Before you dispose of your old sparkplug (which can be thrown in with regular garbage), make sure it is in good condition. Check for cracks, burns, and debris.

This step isn’t exactly necessary but I would definitely recommend it. It could be the key to determining why your spark plug failed.

It’s also really good to know what might’ve made your spark plug stop working in case it is anything other than the usual wear and tear. Cracked spark plugs, oily and sooty, can indicate other problems with your lawn mower, such as oil in your cylinder.

5. Clean and Install Spark Plugs

Once you have your new spark plug unboxed, make sure it’s clean, and also wipe out the top of the cylinder where the spark plug will screw in.

Now thread the new spark plug with your hand, until you feel resistance. Once you feel the resistance, grab your spark plug socket socket wrench and tighten the bolt. You’ll want to secure the spark plug relatively tightly but don’t overdo it.

6. Reconnect the cable

Before you put the spark plug cable hood and cable back together, ensure that the small metal terminal on the top of your spark plug is securely fastened. Hand-tight is fine, but it’s worth noting because sometimes these little pieces come loose.

All that’s left now is to reconnect the ignition cable as it was before. You should be able to feel the spark plug hood click into place as it slides over the spark plug’s terminal.

How to Remove a Lawn Mower’s Spark Plug Without a Socket (5 Techniques)

Although a specialized spark plug socket is the most common and recommended lawn mower spark plug removal tool, there are a few things you can do if you don’t have one handy. If you can, get a sparkplug socket. But if you’re in a pinch, and are wondering how to remove a lawn mower spark plug without a socket, here are some other methods you can try.

By Hand

You may have tried this already, but give your spark plug a firm twist with your fingers if you don’t have the right deep socket to use. Oftentimes spark plugs aren’t installed very tightly or may have loosened over time due to vibrations. If you’re lucky, you just might be able to unscrew your spark plug by hand.



The two most common tools that handymen and DIYers have are WD-40 (or another type of penetrating oils) and duct tape. One of these two items could be useful in most cases. Grab your lubricant now and see if it works.

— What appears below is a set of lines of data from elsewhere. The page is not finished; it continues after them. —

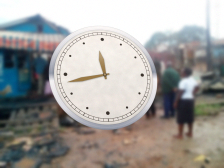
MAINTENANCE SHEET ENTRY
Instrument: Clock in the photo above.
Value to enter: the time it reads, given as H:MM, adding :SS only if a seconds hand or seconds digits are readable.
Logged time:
11:43
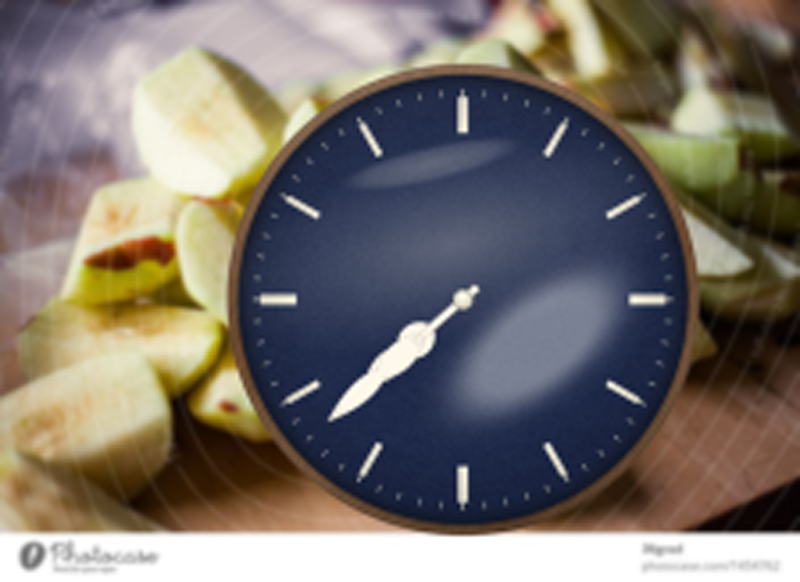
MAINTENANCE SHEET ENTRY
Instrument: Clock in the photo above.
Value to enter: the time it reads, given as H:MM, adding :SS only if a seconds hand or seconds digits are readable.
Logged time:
7:38
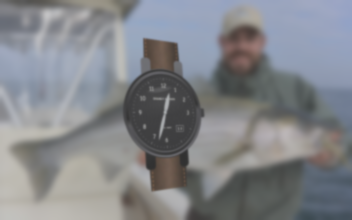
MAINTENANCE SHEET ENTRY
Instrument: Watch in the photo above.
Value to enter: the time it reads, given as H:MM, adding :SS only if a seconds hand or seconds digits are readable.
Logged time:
12:33
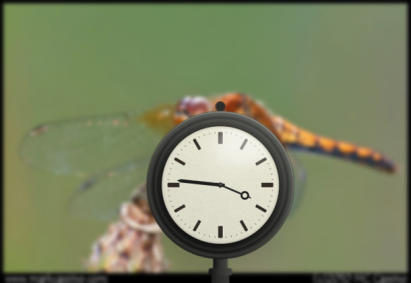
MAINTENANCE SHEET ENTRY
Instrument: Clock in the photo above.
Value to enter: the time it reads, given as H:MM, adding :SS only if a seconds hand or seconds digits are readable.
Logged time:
3:46
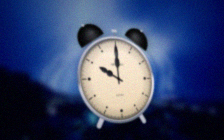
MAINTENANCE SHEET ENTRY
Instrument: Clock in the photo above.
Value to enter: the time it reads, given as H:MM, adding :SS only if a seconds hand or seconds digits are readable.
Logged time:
10:00
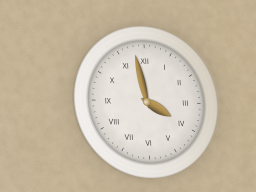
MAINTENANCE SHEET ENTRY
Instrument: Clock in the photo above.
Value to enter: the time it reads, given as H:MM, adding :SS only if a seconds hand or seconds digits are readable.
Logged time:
3:58
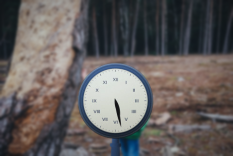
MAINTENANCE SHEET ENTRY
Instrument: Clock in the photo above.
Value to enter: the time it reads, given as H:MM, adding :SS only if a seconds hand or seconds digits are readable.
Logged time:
5:28
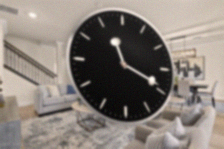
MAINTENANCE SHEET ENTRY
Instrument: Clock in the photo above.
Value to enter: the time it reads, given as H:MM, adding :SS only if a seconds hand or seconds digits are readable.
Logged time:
11:19
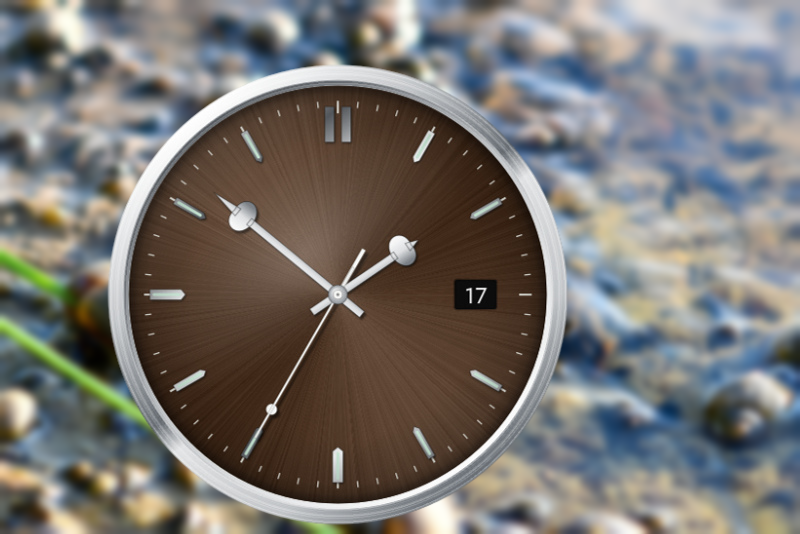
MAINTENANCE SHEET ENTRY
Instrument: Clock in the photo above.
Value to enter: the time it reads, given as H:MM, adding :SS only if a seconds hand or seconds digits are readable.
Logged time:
1:51:35
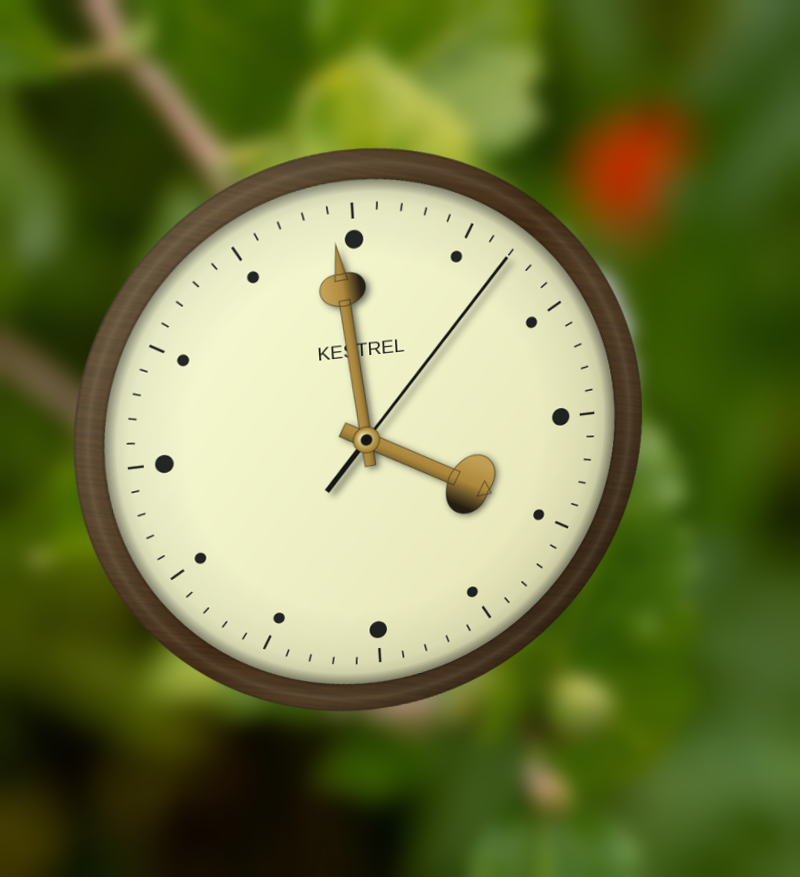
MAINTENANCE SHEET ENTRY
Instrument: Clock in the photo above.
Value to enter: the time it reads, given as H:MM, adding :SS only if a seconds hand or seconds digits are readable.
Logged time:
3:59:07
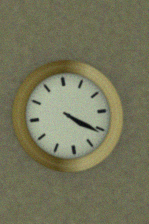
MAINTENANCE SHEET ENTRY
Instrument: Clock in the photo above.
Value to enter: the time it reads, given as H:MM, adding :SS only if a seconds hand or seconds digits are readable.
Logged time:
4:21
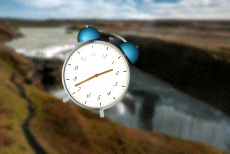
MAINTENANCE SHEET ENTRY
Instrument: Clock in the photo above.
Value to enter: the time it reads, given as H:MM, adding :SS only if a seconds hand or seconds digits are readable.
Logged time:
1:37
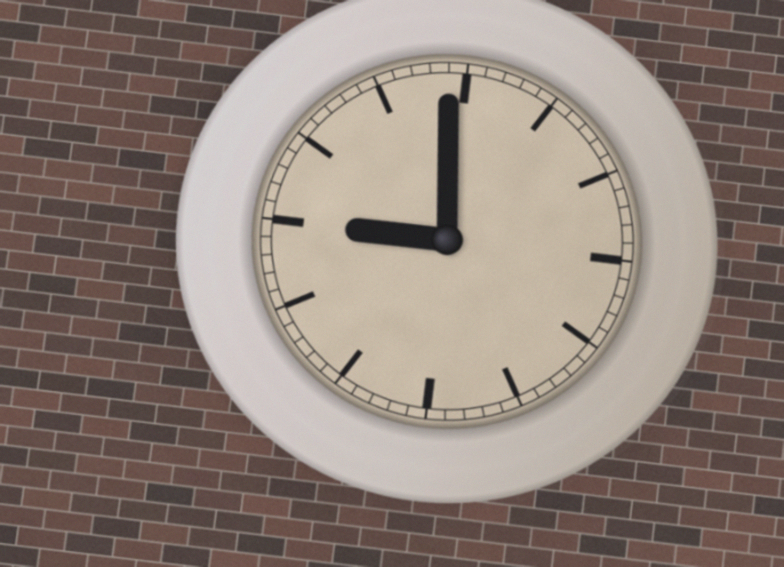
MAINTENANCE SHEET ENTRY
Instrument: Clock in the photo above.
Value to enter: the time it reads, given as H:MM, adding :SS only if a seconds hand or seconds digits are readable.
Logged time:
8:59
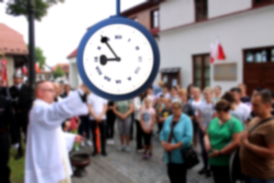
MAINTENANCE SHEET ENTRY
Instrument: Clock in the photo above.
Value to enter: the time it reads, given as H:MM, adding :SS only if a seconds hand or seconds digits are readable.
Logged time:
8:54
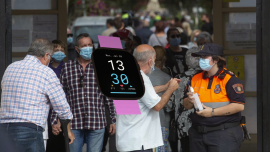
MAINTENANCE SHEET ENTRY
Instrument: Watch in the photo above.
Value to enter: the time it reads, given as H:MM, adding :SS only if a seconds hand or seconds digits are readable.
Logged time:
13:30
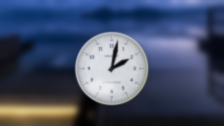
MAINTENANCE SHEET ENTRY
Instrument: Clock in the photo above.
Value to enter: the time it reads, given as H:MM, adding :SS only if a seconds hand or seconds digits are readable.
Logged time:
2:02
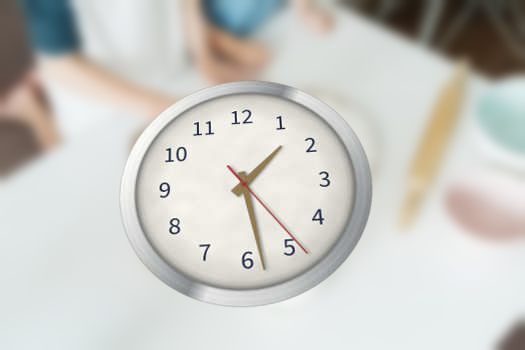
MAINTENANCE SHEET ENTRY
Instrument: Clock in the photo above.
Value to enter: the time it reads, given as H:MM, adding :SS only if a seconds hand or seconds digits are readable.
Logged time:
1:28:24
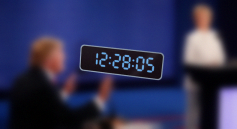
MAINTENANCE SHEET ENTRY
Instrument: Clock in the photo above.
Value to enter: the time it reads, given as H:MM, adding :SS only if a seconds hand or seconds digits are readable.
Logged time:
12:28:05
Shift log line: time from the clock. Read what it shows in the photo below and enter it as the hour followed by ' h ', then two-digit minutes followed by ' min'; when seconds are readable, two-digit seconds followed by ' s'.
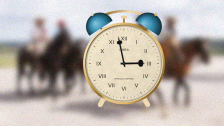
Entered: 2 h 58 min
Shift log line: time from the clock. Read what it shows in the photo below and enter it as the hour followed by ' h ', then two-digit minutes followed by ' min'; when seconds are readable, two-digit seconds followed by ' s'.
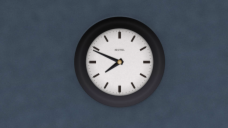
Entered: 7 h 49 min
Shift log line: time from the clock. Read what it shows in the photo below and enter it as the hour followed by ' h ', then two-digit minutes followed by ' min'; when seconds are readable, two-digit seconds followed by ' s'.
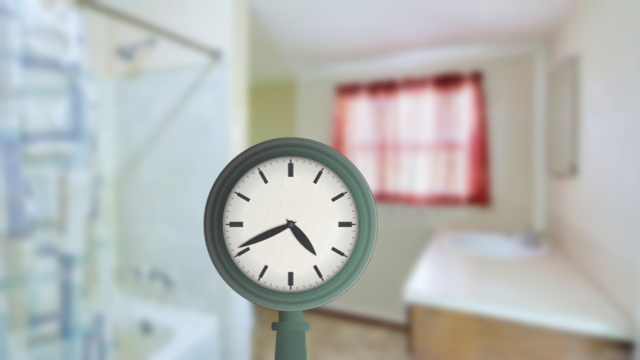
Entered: 4 h 41 min
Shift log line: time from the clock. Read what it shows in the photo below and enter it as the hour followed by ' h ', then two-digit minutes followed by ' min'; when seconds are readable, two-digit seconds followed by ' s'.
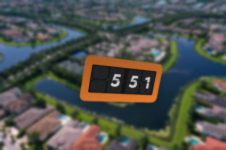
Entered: 5 h 51 min
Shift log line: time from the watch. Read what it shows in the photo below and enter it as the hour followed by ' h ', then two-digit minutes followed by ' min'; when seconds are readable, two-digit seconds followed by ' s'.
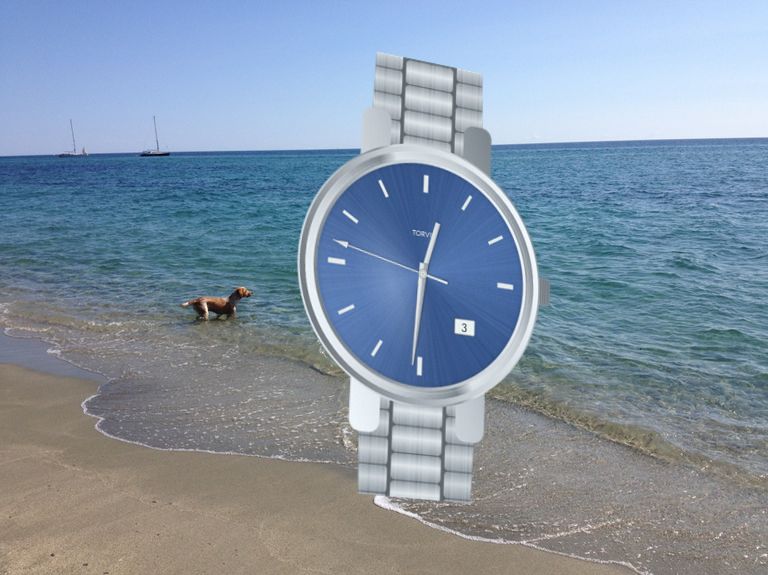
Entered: 12 h 30 min 47 s
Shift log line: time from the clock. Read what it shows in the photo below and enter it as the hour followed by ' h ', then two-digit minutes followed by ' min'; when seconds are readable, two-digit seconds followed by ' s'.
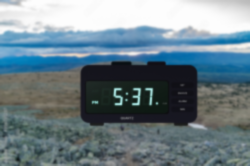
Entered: 5 h 37 min
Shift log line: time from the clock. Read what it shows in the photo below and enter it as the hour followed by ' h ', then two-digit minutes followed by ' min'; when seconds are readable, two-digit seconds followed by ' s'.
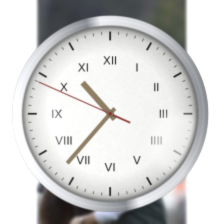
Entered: 10 h 36 min 49 s
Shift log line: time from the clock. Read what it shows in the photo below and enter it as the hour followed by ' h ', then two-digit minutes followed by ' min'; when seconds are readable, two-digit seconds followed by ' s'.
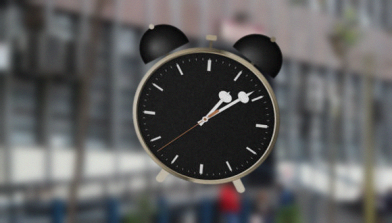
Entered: 1 h 08 min 38 s
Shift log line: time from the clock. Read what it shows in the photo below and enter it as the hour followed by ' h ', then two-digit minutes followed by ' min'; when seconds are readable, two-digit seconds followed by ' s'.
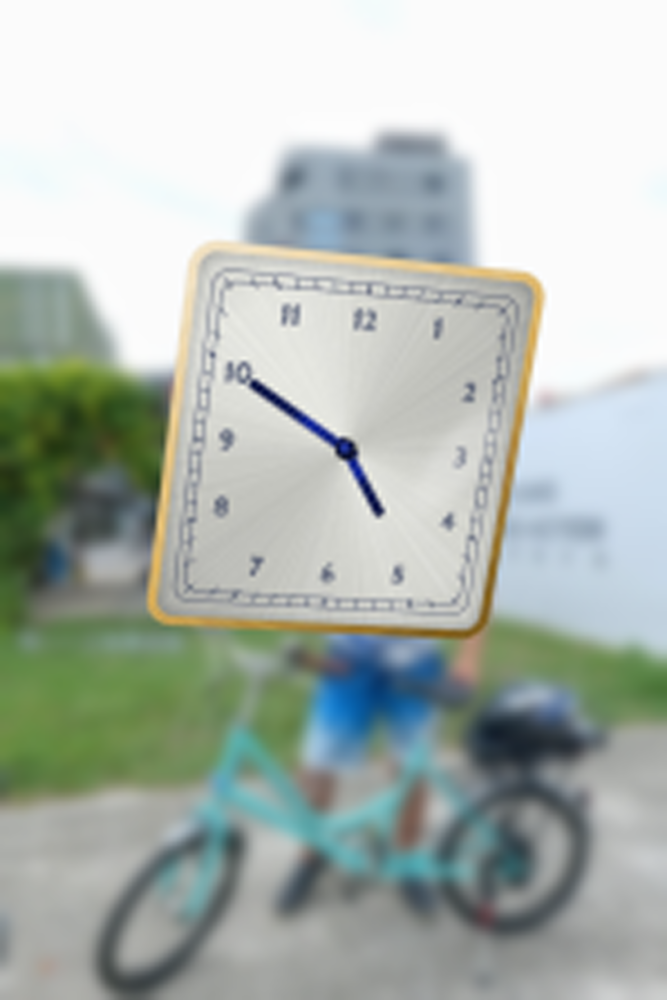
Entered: 4 h 50 min
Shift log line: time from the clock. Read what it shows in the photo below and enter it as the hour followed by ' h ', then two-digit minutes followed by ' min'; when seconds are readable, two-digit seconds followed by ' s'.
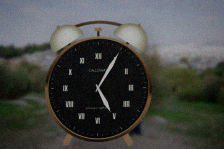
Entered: 5 h 05 min
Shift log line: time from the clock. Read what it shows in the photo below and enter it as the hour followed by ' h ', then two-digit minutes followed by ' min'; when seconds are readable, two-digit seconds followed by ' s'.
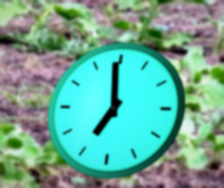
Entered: 6 h 59 min
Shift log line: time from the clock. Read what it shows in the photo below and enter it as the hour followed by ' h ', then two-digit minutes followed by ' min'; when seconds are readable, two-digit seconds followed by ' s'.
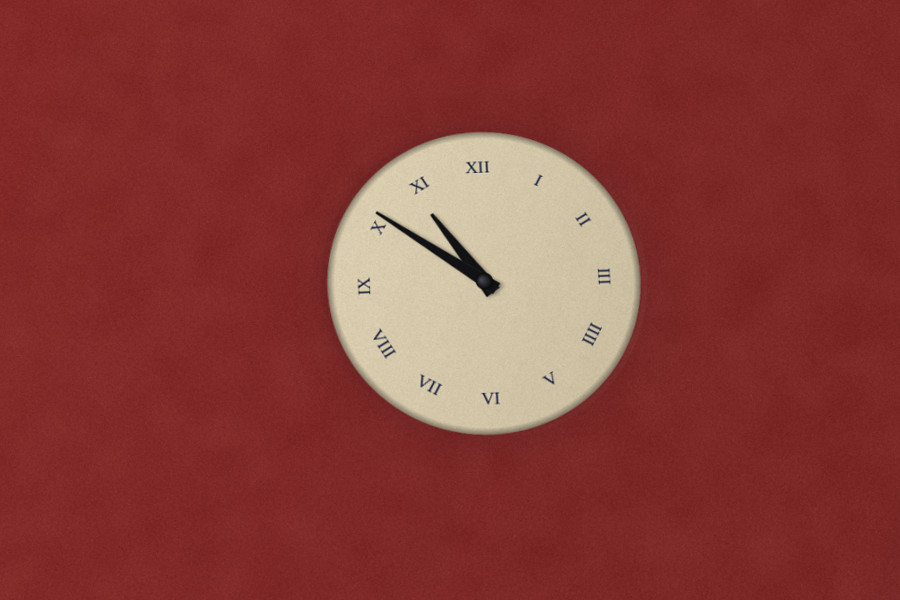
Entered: 10 h 51 min
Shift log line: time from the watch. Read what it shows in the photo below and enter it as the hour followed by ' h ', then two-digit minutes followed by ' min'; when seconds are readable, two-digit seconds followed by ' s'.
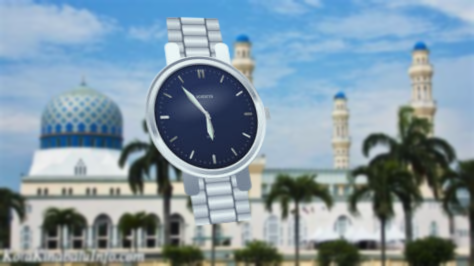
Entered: 5 h 54 min
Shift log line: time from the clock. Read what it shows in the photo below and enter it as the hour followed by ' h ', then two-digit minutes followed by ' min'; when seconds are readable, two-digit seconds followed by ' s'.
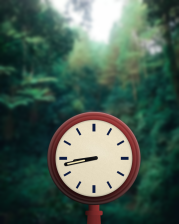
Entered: 8 h 43 min
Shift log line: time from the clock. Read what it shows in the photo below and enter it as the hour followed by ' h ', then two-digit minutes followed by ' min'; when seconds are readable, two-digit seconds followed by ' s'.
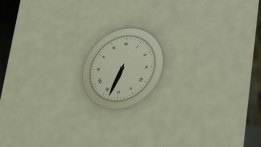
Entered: 6 h 33 min
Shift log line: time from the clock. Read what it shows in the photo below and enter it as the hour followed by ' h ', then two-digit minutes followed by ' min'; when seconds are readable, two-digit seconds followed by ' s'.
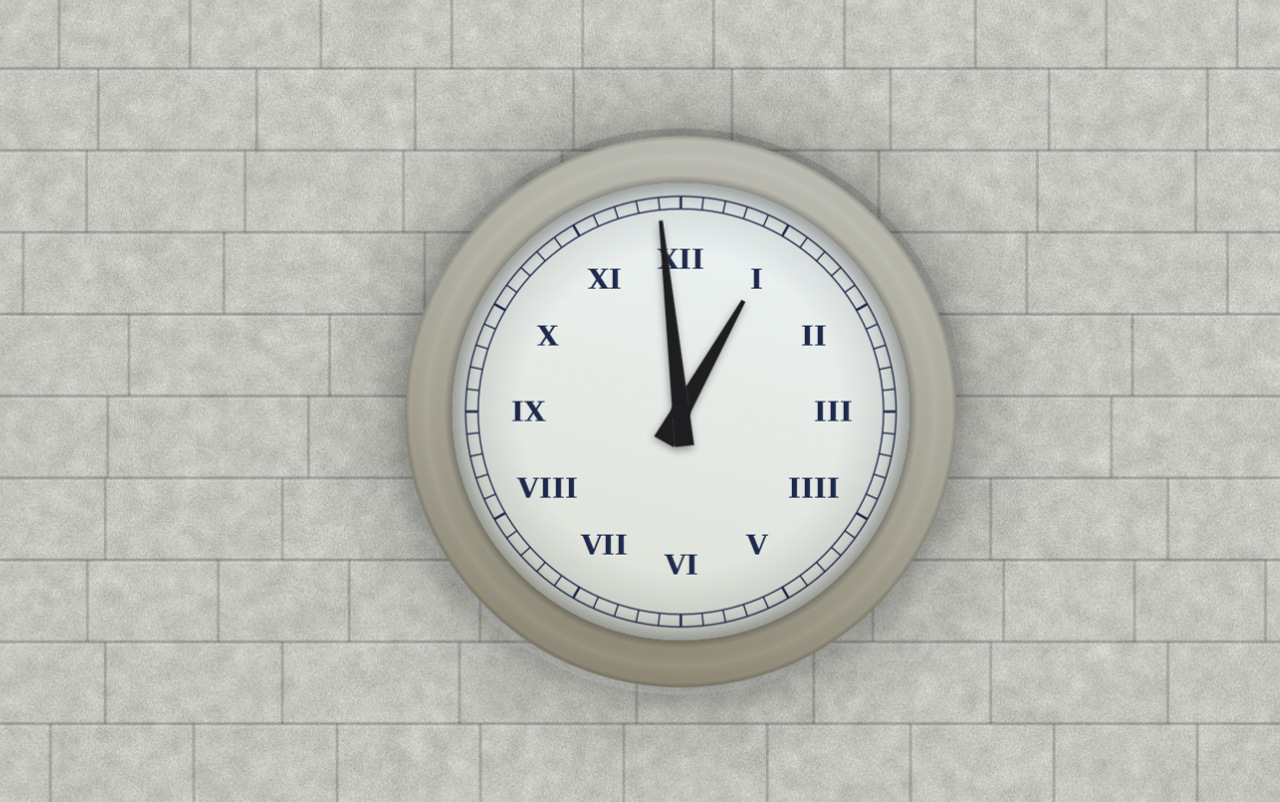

Spray a small amount at the base of your spark plug if it won’t budge and then wait 5 minutes or so. Next, use your hand or rubber tubing to grip the spark plug and give the spark plug a twist. In some cases, this penetrating oils can make a huge difference.

Rubber Hose

A small length can be used to grip your spark plug and provide leverage. You can find a piece of rubber tubing that is approximately the same width as your spark plug or a little bit thinner. Slide it over the end and then twist.

Aluminum Foil Method

If you have deep sockets, but not the right size, this method might work for you. The idea is to use a larger socket and shim the inside with aluminum foil to grip the spark plug. I’ve never tried this but have heard of it working before.

Be careful not to pull the spark plug out or to shred any aluminum foil that might get into your cylinder.

Other Wrench and Pliers (Last Resort).

Well, I would never suggest doing this unless you have a pretty dire need to remove your spark plug right this instant, but you can try gripping the spark plug’s base with a set of pliers or a wrench that you have nearby.

This approach is not recommended and can often cause more harm than good. But, if you’re especially gentle, you may just wiggle it free. Instead of trying this, I suggest purchasing a spark plug socket.

How to Change a Spark Plug on a Riding Lawn Mower – Anything Different?

The process of changing a spark plug in a riding mower is the same as for a push mower. The difference is how you prepare for the spark plug removal.


If your riding mower has keyed ignition, make sure you turn it off and then remove the key. Then, disconnect the battery’s negative terminal and secure it away from the battery. This step is required for all riding mowers. It’s actually a good idea to disconnect the battery any time you do work on a riding mower. Follow the above steps and then reconnect the battery at last.